**EXTRACTED RECORDS:**
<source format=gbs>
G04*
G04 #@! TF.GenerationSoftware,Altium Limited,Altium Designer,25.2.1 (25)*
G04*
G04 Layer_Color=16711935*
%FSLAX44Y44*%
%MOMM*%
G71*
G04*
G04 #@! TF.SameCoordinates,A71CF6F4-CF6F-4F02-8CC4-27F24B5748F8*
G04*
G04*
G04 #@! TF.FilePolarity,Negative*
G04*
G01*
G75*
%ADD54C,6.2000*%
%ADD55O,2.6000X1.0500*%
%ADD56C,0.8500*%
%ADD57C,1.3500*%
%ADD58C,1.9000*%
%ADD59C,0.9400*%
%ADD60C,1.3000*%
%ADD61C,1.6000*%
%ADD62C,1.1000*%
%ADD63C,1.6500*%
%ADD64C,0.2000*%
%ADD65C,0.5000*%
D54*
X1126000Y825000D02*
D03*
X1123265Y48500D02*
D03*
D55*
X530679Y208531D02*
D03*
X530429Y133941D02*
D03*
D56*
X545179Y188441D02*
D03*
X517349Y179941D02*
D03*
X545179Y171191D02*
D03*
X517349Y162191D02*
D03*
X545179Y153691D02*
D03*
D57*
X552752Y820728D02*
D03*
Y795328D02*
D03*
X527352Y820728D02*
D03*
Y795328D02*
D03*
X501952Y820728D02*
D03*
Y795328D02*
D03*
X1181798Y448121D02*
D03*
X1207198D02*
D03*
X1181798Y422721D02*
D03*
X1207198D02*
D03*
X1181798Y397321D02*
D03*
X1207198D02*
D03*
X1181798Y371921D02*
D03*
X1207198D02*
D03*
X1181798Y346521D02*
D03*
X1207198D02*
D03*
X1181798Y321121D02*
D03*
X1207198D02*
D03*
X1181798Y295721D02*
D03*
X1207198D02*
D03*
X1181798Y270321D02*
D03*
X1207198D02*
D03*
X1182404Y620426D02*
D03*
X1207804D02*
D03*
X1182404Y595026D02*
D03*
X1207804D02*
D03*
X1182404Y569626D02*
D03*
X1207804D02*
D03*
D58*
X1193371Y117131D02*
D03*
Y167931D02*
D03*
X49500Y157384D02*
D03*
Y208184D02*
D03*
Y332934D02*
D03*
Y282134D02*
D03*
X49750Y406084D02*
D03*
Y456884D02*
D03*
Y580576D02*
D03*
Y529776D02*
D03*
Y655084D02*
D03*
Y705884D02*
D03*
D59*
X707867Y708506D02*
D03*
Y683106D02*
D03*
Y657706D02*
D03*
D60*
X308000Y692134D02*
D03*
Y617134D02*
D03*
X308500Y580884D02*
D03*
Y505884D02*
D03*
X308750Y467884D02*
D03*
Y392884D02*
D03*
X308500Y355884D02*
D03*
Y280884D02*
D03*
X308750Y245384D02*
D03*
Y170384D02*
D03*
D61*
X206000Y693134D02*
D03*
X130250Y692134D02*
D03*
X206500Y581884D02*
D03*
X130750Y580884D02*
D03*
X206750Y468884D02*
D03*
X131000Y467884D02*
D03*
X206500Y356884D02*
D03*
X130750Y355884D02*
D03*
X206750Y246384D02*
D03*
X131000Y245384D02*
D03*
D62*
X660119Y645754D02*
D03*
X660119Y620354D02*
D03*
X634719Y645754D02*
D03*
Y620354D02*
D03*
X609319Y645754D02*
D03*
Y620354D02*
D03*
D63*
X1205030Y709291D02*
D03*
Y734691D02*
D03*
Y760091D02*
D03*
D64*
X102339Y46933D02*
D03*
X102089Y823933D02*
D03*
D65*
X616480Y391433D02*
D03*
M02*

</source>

==

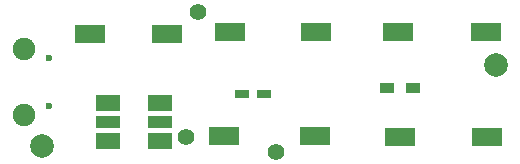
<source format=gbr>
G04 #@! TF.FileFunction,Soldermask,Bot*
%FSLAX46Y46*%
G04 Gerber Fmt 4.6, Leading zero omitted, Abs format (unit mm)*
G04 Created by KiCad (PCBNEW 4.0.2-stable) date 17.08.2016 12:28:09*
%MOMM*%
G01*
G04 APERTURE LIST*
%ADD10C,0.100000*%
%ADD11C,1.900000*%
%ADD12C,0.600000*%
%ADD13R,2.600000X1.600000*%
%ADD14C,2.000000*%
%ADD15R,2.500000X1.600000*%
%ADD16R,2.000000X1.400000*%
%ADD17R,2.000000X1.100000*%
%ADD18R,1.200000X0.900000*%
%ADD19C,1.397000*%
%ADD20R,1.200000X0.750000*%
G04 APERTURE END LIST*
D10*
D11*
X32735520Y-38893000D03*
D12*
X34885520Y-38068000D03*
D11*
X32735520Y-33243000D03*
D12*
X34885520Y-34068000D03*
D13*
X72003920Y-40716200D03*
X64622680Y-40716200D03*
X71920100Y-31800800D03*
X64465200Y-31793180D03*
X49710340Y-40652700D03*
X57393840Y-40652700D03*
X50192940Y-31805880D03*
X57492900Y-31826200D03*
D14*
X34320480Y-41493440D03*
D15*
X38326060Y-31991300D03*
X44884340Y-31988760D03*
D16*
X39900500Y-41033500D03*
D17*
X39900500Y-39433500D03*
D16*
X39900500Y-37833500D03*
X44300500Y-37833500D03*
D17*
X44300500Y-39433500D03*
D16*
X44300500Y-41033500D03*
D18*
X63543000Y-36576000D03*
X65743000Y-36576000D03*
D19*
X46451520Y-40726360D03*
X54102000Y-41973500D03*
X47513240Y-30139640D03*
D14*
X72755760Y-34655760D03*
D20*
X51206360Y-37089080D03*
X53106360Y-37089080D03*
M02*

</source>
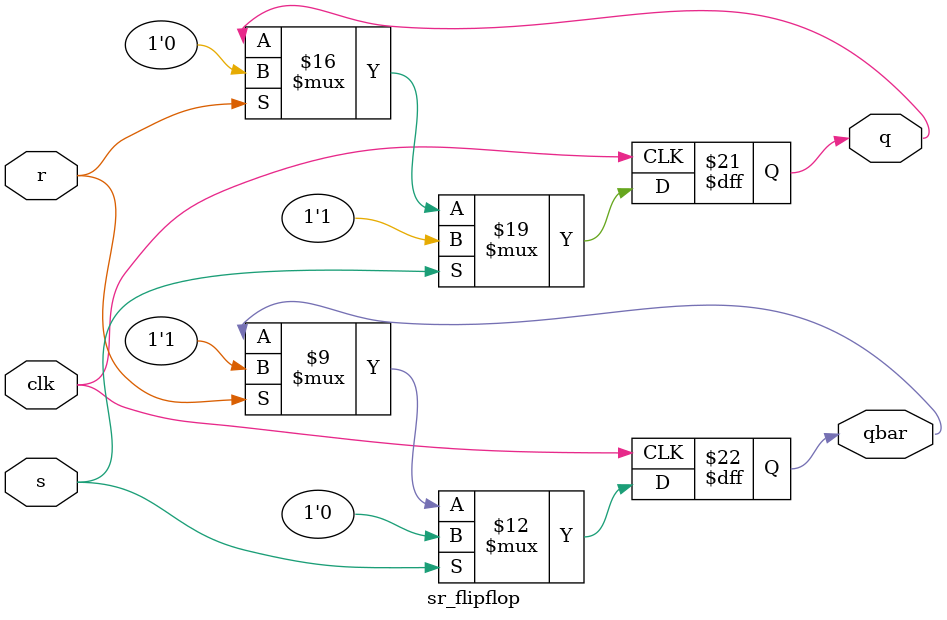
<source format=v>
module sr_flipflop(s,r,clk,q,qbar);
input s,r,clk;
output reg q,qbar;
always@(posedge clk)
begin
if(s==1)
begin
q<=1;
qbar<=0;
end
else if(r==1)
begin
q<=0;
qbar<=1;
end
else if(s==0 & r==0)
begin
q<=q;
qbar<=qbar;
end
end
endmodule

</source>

**WHAT THE TASK ASKS:**
Filter the data above down to lines with the word "qbar", and copy them.

**SOLUTION TO THE EXERCISE:**
module sr_flipflop(s,r,clk,q,qbar);
output reg q,qbar;
qbar<=0;
qbar<=1;
qbar<=qbar;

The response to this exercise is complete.